- Required work:
Your answer should be every line from the records that contains "paraffin".

Saved entries:
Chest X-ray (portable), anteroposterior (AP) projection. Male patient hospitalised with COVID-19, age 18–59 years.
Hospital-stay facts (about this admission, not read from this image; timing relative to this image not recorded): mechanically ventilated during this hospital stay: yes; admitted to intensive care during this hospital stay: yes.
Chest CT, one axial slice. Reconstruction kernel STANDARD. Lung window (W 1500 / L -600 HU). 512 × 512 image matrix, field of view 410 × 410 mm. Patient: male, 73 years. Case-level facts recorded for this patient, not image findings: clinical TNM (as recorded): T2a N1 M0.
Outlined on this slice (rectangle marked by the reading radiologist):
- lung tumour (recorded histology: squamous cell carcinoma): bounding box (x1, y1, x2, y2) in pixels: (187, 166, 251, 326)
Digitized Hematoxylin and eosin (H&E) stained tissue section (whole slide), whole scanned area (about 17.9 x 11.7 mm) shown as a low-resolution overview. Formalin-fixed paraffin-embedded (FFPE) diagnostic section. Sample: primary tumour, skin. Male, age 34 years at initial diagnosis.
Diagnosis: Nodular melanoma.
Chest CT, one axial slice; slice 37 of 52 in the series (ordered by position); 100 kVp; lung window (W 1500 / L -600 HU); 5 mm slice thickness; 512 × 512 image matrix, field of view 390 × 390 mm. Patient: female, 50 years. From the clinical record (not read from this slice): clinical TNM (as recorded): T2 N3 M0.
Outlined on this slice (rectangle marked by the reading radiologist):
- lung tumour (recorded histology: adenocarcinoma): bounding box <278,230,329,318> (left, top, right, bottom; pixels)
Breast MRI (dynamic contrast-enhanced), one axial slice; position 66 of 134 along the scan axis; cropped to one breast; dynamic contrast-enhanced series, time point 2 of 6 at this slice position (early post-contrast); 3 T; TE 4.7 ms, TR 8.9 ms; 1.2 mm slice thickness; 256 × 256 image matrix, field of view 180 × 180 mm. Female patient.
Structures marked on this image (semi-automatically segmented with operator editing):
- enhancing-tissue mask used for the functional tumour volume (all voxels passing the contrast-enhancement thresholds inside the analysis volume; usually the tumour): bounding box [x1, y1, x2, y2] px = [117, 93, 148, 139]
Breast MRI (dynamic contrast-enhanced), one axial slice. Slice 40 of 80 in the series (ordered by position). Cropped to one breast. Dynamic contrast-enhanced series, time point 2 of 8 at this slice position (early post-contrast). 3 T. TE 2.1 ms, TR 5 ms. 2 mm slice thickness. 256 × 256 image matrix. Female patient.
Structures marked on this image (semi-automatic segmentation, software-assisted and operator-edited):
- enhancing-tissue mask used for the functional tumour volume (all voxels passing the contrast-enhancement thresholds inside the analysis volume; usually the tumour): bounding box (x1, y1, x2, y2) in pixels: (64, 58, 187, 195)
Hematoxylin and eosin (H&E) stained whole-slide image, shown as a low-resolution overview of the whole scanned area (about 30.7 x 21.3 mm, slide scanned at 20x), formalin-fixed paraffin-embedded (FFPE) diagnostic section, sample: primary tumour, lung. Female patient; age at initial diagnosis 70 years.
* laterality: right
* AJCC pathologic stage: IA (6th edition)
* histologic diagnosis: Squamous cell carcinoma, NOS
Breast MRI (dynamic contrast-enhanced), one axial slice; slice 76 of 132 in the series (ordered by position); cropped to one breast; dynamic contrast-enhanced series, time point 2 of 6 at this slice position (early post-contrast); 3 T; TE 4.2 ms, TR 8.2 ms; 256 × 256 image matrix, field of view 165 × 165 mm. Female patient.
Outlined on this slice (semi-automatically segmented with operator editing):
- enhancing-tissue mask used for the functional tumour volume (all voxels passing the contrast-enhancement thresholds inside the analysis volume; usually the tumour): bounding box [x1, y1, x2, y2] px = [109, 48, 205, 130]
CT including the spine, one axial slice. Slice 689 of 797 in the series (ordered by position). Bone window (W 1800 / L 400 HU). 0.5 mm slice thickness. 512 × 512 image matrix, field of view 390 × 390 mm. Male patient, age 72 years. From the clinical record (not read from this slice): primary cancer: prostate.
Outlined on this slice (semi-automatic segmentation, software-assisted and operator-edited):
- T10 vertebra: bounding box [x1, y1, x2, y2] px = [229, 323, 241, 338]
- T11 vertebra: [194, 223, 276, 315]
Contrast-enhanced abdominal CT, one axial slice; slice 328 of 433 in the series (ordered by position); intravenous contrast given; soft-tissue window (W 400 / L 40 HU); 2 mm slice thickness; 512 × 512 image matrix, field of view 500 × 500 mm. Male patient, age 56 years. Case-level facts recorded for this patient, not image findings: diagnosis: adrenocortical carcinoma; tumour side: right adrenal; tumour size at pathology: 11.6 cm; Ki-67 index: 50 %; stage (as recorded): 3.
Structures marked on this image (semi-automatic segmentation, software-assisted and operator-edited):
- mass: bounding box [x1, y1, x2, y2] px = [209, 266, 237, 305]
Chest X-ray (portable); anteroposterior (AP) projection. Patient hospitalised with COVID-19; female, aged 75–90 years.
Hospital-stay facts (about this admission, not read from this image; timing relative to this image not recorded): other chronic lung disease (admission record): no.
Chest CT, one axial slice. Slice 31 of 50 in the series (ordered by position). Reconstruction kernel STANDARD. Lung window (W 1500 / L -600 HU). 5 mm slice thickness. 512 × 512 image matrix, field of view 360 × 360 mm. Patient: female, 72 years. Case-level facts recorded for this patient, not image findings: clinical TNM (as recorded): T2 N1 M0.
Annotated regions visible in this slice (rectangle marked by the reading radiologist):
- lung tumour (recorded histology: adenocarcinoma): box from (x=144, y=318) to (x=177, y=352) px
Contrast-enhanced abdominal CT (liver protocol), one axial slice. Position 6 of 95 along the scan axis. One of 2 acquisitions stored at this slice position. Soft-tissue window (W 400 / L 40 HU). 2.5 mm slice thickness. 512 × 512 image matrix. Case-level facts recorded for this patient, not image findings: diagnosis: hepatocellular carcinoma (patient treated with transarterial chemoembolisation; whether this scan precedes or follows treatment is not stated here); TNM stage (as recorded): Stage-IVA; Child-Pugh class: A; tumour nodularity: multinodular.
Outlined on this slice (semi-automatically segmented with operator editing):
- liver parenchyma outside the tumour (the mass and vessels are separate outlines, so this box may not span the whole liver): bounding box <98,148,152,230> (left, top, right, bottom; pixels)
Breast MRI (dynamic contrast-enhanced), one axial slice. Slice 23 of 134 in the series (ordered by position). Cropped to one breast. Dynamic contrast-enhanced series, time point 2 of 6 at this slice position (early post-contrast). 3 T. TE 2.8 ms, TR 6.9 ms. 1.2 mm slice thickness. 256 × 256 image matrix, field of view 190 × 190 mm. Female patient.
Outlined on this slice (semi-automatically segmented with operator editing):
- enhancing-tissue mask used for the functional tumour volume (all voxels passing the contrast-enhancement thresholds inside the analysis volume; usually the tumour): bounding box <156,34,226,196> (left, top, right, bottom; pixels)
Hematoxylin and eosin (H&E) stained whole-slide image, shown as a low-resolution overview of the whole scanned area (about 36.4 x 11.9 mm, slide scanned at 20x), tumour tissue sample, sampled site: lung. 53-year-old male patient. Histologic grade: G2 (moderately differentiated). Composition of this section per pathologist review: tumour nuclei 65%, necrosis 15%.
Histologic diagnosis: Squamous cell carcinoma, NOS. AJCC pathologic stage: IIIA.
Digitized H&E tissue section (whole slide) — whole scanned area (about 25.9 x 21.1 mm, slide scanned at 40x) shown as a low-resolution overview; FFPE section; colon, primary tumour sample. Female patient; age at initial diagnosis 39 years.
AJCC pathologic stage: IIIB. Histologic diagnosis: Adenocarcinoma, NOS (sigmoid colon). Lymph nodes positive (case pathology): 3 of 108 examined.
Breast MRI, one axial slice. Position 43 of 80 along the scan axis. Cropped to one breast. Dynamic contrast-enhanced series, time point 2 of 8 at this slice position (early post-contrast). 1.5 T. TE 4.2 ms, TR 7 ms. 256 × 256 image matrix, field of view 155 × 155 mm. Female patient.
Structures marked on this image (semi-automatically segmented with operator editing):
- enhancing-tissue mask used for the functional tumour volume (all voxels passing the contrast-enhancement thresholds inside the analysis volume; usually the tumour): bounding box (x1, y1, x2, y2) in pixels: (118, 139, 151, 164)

- Solution to this task:
Digitized Hematoxylin and eosin (H&E) stained tissue section (whole slide), whole scanned area (about 17.9 x 11.7 mm) shown as a low-resolution overview. Formalin-fixed paraffin-embedded (FFPE) diagnostic section. Sample: primary tumour, skin. Male, age 34 years at initial diagnosis.
Hematoxylin and eosin (H&E) stained whole-slide image, shown as a low-resolution overview of the whole scanned area (about 30.7 x 21.3 mm, slide scanned at 20x), formalin-fixed paraffin-embedded (FFPE) diagnostic section, sample: primary tumour, lung. Female patient; age at initial diagnosis 70 years.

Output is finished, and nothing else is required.